2100 hours. Dogbollocks, East Carolina. United States Marine Corps Recruiting Station.
Holmes was finishing up the only acoustic rendition of the Miami Vice theme I'd ever heard when I realized something. This guy wasn't quite normal.
"Gunny Sweetmeat," I asked when he was finished, "did you serve in Iraq by any chance?"
He became perfectly still for a second, then smiled and smashed the guitar against the wall, breaking it into three pieces.
"Served!" he barked. "There! Kurt Cobain! Yeah!"
"Um...did it...did it not go well?"
"Went well. Won. We won. We won. We won. We are the champions, my friend. You know Mario, Mexican Mario? He had...he only had half his face, it was so weird. You could see his brain, and actually, his eye. From behind. So weird, man." He picked up two of the pieces of guitar. "You like Springsteen?"

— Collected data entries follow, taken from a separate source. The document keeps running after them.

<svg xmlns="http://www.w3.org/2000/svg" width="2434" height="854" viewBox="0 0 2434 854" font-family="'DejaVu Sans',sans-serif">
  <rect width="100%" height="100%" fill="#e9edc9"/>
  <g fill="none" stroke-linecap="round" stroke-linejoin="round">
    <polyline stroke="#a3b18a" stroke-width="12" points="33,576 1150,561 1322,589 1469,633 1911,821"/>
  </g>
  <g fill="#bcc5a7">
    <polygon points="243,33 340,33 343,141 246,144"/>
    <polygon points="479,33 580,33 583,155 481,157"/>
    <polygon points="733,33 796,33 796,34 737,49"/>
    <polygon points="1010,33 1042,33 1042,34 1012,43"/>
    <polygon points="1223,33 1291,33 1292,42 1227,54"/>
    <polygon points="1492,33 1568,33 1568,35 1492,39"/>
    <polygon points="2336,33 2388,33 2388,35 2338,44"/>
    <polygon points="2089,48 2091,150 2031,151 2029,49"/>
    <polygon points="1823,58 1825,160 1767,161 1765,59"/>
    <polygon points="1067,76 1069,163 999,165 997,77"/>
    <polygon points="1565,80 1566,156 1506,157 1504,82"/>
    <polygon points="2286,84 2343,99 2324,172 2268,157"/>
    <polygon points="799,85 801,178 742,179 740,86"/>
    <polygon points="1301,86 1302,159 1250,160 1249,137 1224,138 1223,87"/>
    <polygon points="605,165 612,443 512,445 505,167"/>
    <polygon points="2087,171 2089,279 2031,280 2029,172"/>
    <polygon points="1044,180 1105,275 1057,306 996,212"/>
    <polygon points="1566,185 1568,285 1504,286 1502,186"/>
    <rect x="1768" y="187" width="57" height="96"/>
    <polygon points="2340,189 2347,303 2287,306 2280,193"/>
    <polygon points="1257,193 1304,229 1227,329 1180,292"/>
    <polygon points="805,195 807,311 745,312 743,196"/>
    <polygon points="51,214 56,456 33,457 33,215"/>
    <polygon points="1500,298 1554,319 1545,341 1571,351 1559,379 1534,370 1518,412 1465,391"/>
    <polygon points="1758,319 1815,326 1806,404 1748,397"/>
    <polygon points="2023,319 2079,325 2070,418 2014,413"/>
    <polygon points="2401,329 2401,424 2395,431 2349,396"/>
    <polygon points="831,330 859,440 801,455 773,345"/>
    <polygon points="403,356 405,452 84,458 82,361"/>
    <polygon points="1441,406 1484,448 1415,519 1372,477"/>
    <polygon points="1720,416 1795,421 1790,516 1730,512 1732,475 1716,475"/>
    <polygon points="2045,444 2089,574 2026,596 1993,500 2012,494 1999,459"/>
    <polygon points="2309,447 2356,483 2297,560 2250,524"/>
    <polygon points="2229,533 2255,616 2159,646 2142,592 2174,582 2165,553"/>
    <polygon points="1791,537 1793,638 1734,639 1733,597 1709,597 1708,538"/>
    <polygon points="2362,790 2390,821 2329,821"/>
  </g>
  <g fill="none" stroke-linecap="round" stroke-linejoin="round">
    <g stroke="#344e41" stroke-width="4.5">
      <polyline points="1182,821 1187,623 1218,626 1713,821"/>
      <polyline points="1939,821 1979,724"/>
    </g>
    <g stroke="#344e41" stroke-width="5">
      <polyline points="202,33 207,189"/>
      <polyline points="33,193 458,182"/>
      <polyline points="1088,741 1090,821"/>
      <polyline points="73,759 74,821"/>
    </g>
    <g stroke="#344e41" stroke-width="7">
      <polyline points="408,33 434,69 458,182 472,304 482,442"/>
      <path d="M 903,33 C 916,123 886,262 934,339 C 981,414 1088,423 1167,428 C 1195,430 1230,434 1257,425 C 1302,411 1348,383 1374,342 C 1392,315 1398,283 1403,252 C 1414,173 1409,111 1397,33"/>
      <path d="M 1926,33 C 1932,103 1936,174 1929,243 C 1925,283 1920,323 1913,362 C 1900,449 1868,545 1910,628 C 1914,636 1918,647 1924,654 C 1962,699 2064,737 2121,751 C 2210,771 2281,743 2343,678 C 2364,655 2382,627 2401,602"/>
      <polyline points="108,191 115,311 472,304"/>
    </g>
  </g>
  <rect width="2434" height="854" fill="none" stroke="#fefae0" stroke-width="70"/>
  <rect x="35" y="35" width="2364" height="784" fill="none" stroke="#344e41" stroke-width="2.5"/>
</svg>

0100 hrs. The McFab compound.
I was home, sipping a Zima and wondering how something as fun as war could screw somebody up like that. As it turned out, the guy wasn't on active duty anymore, he just had the keys to the trailer.
Sometimes you just can't catch a break. I was too crazy for them, and now they're too crazy for me. Maybe the life of an unemployed mercenary has its advantages.